→ Supplied information:
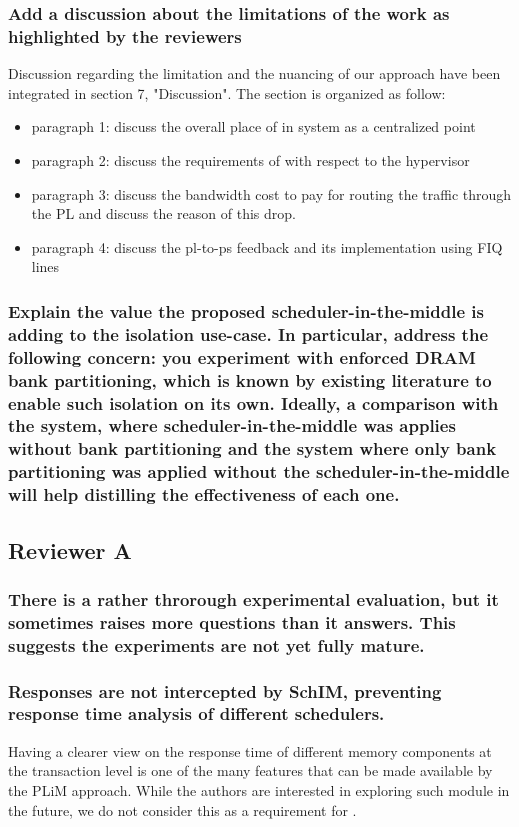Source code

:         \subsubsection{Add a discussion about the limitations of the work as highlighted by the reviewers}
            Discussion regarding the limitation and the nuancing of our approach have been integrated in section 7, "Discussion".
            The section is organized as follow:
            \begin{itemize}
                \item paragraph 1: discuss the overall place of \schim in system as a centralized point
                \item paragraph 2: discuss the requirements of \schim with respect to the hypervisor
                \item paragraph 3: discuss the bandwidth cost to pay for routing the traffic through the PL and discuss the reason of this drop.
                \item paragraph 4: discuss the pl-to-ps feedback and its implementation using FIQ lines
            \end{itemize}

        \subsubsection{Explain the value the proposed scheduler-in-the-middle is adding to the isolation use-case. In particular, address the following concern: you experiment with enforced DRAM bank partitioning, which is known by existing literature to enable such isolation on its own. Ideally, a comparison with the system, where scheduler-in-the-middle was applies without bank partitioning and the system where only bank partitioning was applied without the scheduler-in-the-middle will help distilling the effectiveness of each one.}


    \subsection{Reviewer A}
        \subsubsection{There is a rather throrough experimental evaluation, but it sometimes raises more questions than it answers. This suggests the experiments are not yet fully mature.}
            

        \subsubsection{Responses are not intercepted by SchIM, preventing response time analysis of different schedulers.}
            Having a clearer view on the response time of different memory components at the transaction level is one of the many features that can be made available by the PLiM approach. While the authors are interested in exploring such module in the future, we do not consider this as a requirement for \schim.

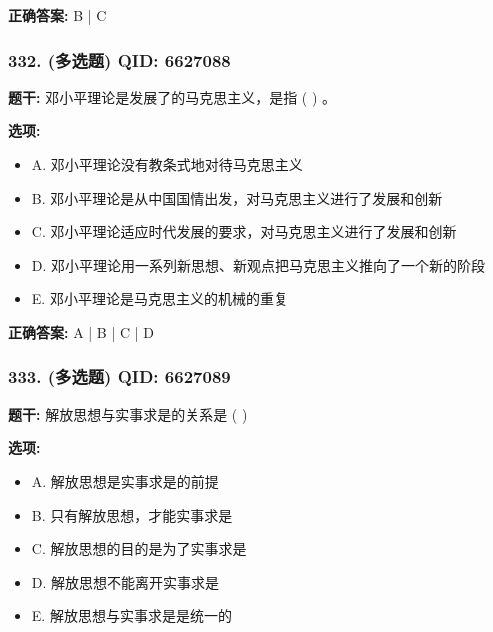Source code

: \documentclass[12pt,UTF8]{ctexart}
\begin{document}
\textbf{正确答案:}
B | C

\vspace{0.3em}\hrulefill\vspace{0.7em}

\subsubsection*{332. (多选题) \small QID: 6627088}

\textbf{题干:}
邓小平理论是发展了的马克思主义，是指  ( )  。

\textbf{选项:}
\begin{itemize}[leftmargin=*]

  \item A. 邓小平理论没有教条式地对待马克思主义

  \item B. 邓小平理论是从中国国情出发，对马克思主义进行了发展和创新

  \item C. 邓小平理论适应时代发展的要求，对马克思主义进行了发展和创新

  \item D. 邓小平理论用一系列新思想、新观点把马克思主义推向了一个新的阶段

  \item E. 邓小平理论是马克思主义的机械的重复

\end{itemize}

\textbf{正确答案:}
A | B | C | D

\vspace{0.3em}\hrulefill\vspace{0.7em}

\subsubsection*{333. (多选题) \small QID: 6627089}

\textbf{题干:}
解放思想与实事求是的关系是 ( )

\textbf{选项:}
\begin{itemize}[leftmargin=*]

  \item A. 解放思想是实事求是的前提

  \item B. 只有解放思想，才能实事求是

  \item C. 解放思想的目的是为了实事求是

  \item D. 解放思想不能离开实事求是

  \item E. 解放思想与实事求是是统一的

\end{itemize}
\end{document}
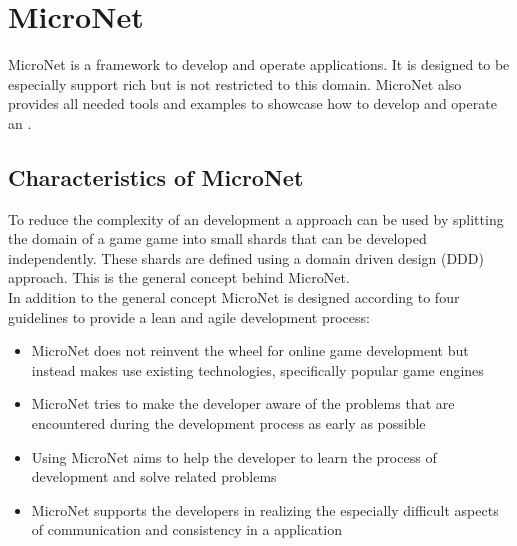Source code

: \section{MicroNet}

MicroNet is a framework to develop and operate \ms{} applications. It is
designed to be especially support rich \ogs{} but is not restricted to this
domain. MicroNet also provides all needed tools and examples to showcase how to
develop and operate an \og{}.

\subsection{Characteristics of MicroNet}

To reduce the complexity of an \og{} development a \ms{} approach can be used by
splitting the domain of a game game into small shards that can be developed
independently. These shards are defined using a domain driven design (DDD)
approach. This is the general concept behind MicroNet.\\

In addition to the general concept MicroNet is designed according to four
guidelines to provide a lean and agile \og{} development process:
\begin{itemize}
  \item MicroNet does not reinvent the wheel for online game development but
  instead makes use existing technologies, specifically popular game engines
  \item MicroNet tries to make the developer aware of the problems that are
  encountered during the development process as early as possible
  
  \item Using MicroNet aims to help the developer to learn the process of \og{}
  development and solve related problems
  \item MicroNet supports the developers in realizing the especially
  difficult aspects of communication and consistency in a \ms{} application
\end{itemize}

--

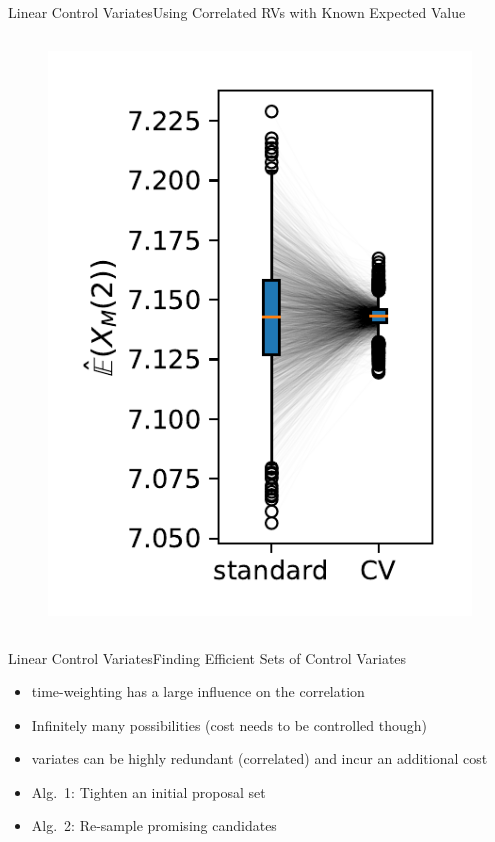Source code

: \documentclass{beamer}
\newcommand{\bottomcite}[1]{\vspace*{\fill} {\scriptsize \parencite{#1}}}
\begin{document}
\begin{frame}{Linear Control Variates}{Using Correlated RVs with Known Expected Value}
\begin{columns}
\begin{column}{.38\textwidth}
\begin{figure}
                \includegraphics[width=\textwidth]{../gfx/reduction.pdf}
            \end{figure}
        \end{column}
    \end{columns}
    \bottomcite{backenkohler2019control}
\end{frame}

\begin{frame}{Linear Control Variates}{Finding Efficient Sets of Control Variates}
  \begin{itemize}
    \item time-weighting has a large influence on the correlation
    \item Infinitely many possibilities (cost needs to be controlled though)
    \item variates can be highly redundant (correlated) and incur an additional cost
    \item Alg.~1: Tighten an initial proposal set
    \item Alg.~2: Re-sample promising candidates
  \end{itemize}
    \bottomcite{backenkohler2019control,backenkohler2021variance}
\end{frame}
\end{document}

==

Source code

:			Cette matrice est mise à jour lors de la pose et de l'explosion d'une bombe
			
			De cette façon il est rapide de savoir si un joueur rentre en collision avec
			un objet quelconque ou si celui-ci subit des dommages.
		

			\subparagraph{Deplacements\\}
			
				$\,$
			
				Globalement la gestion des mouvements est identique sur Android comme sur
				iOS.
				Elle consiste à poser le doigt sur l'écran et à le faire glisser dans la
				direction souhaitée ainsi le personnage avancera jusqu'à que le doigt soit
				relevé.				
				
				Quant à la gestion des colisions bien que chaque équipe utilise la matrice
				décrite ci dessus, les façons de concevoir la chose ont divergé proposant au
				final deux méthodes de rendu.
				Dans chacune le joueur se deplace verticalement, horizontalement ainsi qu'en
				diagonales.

→ Task: Taking the records above line by line, count those that hold the word "especially"; the number is the entire answer.

→ Output: 2